Monitoring Your Teen
Can you monitor the messages your teen is getting? According to Kik, it is impossible to see what messages are being exchanged without having access to your adolescent’s actual phone and their Kik password. A parent can’t access their teen’s Kik on a different device, even if they know the username and password.
In any case, tell your teen never to share personal information with people they never met. That includes their address, phone number, or personal photos. On that note, talk to your teen about their personal profile photo. Make sure it’s one you find appropriate. According to Common Sense Media, predators target adolescents who post revealing pictures. To learn more about privacy on Kik, read their Guide for Parents.
Mental Health and Social Media Usage
In an investigative report by CBS’ 48 Hours, the mother of the murdered 13-year-old, Nicole Lovell, said that her daughter seemed to be “always on her phone.” She also added that Nicole hated going to school because classmates would bully her.
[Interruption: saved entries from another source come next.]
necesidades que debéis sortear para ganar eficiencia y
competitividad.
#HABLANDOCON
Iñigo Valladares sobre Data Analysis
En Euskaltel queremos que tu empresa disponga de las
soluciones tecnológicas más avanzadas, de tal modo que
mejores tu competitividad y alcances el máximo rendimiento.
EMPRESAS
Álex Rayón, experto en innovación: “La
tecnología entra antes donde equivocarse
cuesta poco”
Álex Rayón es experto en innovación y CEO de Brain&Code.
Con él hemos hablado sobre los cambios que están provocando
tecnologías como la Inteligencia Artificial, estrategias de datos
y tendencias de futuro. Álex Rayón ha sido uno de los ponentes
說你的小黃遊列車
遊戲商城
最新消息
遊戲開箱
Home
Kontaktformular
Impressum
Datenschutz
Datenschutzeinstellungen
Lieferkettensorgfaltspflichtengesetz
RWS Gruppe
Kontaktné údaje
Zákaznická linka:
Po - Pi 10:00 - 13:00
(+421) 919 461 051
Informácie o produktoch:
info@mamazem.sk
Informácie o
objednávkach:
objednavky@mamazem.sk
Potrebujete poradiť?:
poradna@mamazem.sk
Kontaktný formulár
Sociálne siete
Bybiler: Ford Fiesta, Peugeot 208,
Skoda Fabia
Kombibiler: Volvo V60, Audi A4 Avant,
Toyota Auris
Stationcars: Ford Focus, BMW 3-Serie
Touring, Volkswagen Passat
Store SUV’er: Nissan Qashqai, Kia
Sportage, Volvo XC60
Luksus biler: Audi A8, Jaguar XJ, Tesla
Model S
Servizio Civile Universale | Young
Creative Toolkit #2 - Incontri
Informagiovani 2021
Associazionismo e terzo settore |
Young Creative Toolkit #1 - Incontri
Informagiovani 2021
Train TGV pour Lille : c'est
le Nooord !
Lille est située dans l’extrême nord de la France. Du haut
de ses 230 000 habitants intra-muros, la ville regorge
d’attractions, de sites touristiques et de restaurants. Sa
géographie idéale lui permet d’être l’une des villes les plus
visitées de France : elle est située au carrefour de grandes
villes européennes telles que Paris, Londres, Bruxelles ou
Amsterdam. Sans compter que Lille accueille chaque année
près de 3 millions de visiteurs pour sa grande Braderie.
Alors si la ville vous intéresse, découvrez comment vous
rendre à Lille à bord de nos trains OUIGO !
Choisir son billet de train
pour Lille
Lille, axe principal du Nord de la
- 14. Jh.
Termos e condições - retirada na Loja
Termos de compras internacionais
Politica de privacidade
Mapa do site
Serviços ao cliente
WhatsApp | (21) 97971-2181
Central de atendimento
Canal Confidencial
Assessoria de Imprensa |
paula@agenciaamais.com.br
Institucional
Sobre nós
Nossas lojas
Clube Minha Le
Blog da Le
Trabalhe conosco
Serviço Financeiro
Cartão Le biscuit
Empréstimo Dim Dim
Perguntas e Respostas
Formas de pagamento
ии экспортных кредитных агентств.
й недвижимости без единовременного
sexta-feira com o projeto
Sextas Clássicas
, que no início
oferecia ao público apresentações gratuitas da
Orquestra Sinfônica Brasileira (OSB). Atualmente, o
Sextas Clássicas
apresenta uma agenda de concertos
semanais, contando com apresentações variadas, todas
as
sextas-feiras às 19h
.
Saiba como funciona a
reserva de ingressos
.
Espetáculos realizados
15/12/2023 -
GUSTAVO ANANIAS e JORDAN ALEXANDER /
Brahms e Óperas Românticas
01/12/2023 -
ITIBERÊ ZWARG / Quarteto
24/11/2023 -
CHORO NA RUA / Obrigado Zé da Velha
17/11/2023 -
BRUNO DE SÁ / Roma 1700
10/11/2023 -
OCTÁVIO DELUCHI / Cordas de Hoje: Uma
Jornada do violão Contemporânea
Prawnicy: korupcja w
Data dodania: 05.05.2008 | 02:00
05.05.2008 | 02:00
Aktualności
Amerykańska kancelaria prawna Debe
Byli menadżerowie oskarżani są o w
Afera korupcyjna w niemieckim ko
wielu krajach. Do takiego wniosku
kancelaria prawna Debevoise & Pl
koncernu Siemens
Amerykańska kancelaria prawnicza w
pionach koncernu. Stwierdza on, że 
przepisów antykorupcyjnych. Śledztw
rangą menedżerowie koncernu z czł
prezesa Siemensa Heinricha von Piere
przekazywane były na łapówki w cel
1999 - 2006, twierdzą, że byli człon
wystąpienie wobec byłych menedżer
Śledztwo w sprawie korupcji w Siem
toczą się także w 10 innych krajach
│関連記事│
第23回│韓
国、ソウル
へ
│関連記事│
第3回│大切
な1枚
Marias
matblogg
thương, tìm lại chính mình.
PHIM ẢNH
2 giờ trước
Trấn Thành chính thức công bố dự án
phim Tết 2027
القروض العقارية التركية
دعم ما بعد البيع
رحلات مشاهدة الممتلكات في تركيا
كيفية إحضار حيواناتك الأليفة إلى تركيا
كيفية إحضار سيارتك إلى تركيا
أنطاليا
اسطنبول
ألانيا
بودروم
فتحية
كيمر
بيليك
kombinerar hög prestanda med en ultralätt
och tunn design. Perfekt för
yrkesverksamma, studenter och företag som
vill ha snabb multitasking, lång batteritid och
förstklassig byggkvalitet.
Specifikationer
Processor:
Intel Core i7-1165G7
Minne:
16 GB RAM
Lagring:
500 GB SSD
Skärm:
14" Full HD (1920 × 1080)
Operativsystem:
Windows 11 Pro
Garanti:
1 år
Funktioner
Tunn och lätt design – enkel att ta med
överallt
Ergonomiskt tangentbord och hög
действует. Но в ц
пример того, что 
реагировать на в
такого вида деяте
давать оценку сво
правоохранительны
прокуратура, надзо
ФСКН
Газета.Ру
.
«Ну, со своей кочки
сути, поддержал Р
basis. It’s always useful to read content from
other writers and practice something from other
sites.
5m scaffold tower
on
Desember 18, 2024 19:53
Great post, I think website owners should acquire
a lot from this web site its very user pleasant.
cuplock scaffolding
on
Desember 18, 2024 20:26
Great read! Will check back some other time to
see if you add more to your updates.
CBS, showing screenshotted images from Nicole’s phone, reported that she often posted suicidal thoughts and statements on social media, in addition to photos of her in tears.
“She had emotional scars,” said her mother.
Mental health conditions and emotional struggles often find their escape in social media. Depression has been linked to heavy social media use. And it’s no wonder why: if real life isn’t going so smoothly, at least online it is. Teens who don’t feel liked at school or happy at home may find the world of social media alluring, where so many strangers seem to like them. Here, they can get the attention they’re craving. Perhaps this is why many teens and adolescents spend time on Kik. With its relative anonymity and ease of communication between strangers, teens in need of love or attention find Kik the perfect place for finding it.
Online Safety and Your Teen
But even adolescents without mental health concerns can find social media attractive. That’s why we encourage all parents to monitor their teen’s social media usage. For tips on ensuring your teen is safe online, and how to make sure social media and networking don’t have a negative effect on your teen’s emotional health, check out this list of helpful tips from The Child Mind Institute.
And if your adolescent seems depressed and is spending a lot of time on social media, perhaps it’s time for a full clinical evaluation. Mental health issues can arise from a variety of sources, including bullying, problems with family, issues at school, ADHD and more. Talk to a mental health professional to see if your child can benefit from an intensive outpatient, partial hospitalization, or residential treatment program specializing in adolescents.